══ Data to process
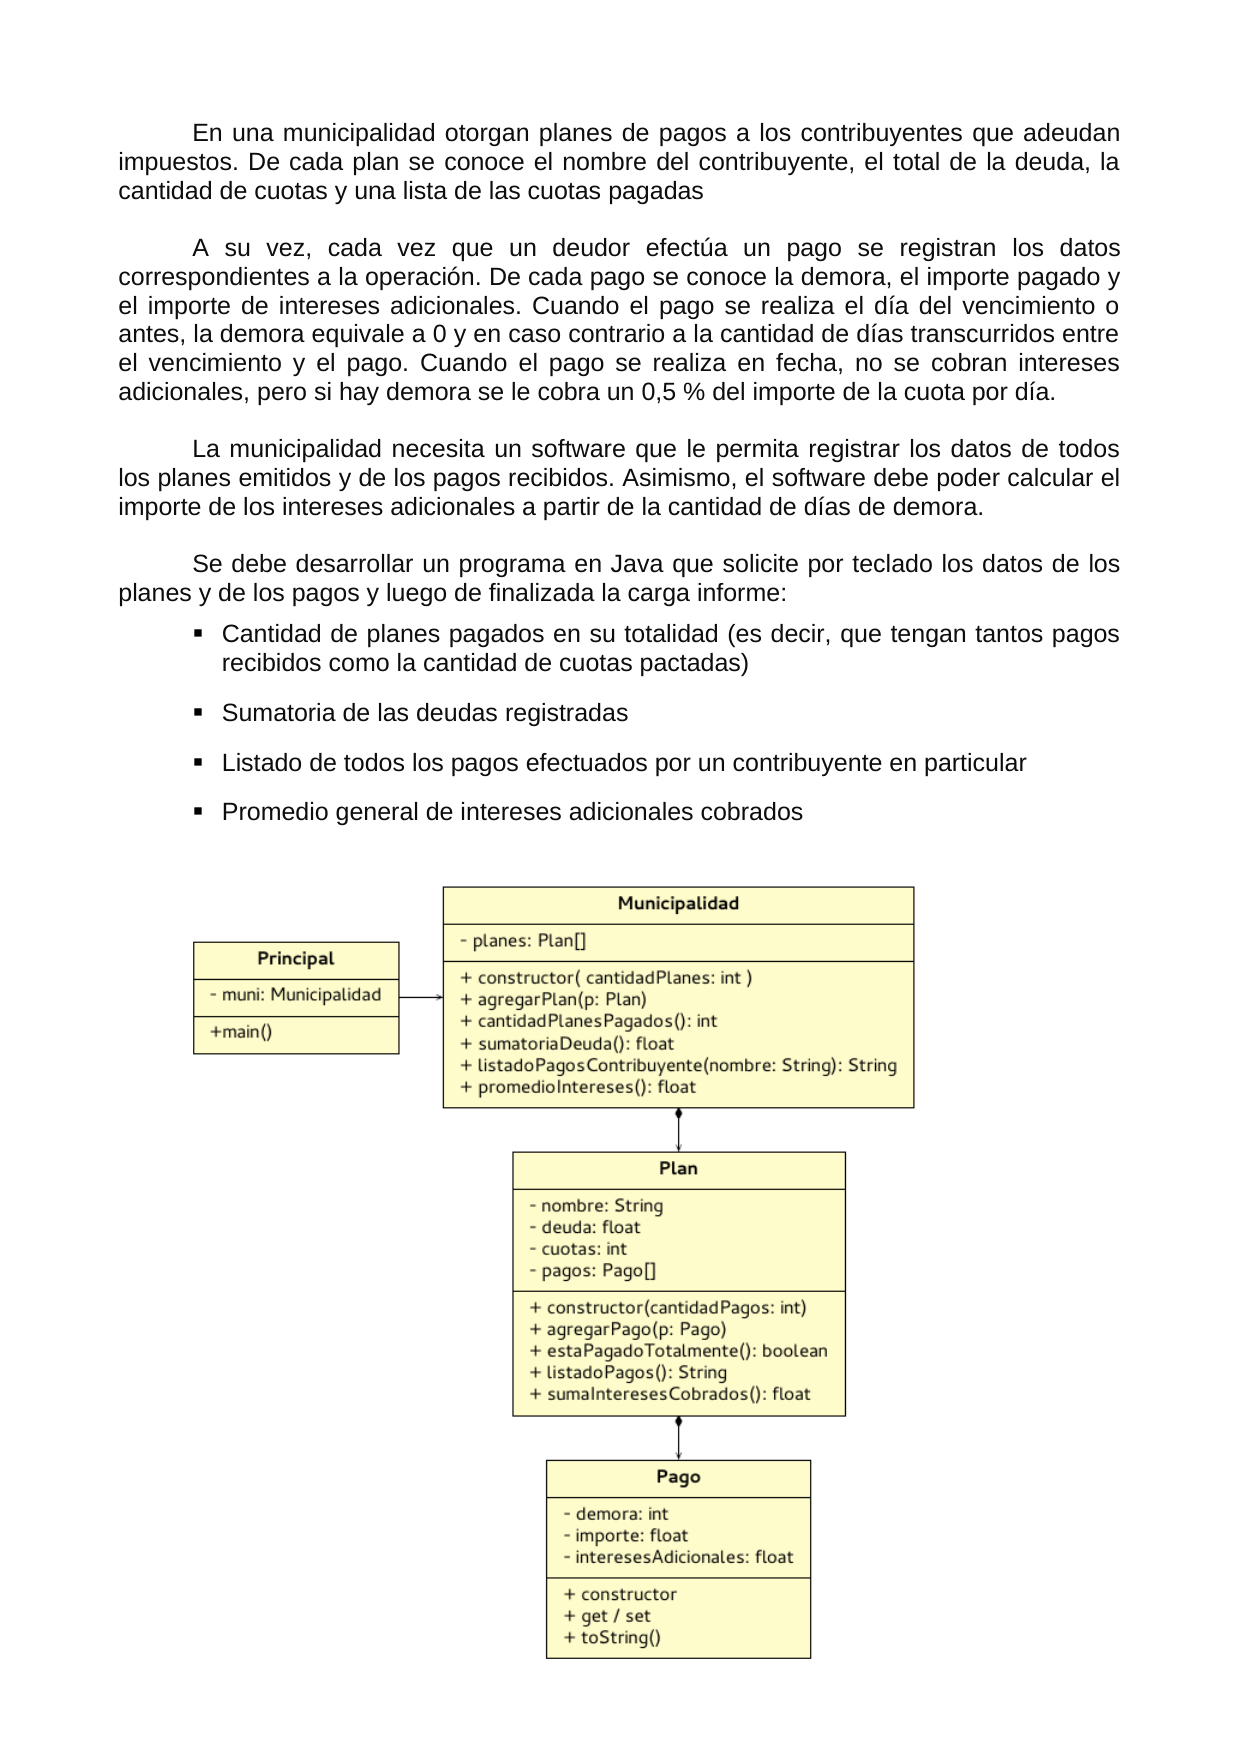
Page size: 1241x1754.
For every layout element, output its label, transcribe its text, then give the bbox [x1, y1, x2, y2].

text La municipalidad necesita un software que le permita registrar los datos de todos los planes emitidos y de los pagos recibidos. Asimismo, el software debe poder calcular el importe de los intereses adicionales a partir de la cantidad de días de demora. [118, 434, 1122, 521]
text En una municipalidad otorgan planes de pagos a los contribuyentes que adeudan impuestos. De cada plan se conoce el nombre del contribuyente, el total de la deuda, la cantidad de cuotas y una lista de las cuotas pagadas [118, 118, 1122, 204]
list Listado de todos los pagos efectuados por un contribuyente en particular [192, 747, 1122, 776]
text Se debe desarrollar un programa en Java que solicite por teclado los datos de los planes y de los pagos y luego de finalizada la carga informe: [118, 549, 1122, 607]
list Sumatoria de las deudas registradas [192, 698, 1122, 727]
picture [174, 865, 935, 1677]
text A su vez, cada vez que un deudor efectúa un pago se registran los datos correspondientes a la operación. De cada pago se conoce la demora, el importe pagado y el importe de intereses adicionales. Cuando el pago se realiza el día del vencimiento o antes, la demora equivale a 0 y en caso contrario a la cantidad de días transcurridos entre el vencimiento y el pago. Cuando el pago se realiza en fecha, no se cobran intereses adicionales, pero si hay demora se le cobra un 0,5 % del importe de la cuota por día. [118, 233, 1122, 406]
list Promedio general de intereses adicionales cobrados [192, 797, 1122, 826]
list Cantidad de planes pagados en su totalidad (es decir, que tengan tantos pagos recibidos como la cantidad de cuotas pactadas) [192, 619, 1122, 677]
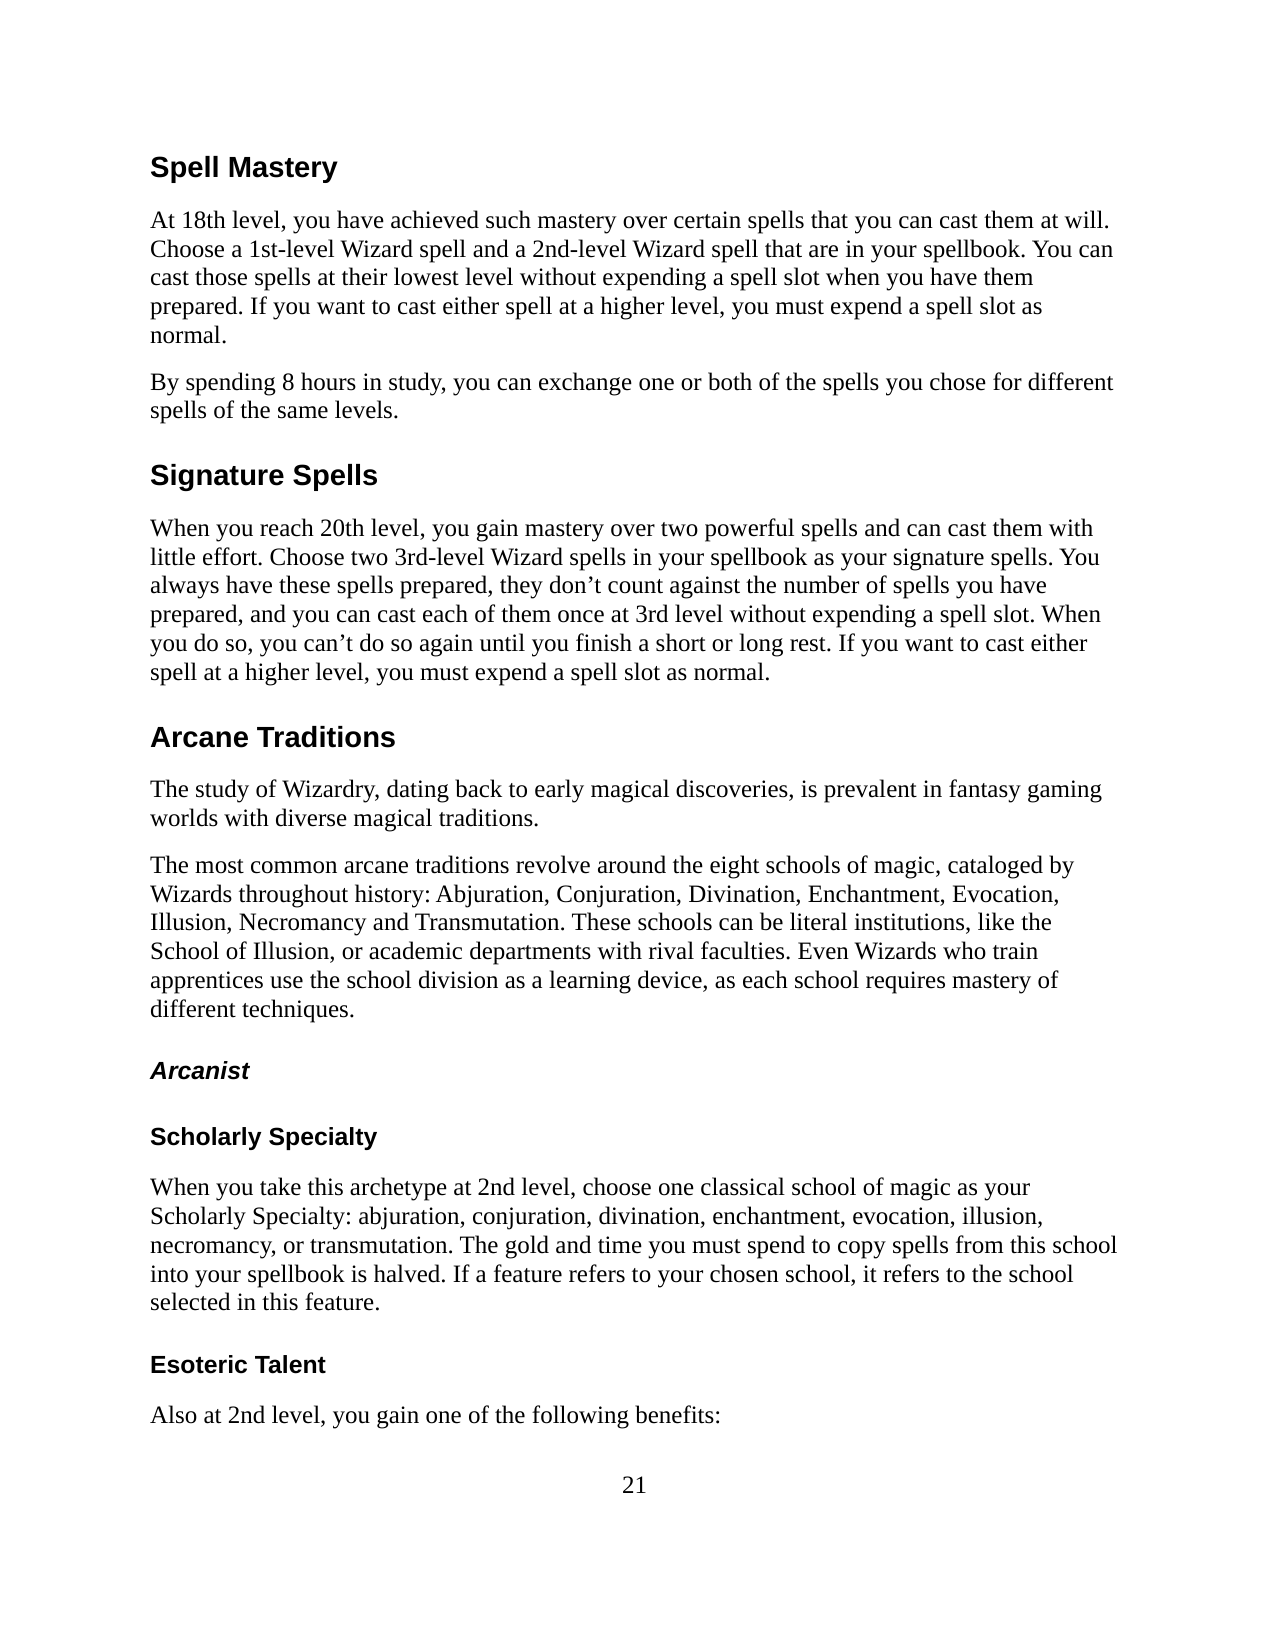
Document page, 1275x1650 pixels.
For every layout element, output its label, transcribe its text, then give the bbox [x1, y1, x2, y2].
════
Short problem
Copy every line above character for character, leaving out the pictures.

Correct response
Page size: 1241x1754.
For every layout element, output its label, transcribe its text, then give the bbox [x1, y1, x2, y2].

text La municipalidad necesita un software que le permita registrar los datos de todos los planes emitidos y de los pagos recibidos. Asimismo, el software debe poder calcular el importe de los intereses adicionales a partir de la cantidad de días de demora. [118, 434, 1122, 521]
text En una municipalidad otorgan planes de pagos a los contribuyentes que adeudan impuestos. De cada plan se conoce el nombre del contribuyente, el total de la deuda, la cantidad de cuotas y una lista de las cuotas pagadas [118, 118, 1122, 204]
list Listado de todos los pagos efectuados por un contribuyente en particular [192, 747, 1122, 776]
text Se debe desarrollar un programa en Java que solicite por teclado los datos de los planes y de los pagos y luego de finalizada la carga informe: [118, 549, 1122, 607]
list Sumatoria de las deudas registradas [192, 698, 1122, 727]
picture [174, 865, 935, 1677]
text A su vez, cada vez que un deudor efectúa un pago se registran los datos correspondientes a la operación. De cada pago se conoce la demora, el importe pagado y el importe de intereses adicionales. Cuando el pago se realiza el día del vencimiento o antes, la demora equivale a 0 y en caso contrario a la cantidad de días transcurridos entre el vencimiento y el pago. Cuando el pago se realiza en fecha, no se cobran intereses adicionales, pero si hay demora se le cobra un 0,5 % del importe de la cuota por día. [118, 233, 1122, 406]
list Promedio general de intereses adicionales cobrados [192, 797, 1122, 826]
list Cantidad de planes pagados en su totalidad (es decir, que tengan tantos pagos recibidos como la cantidad de cuotas pactadas) [192, 619, 1122, 677]
Document page, 1275x1650 pixels.
For every layout element, output its label, transcribe its text, then give the bbox [x1, y1, x2, y2].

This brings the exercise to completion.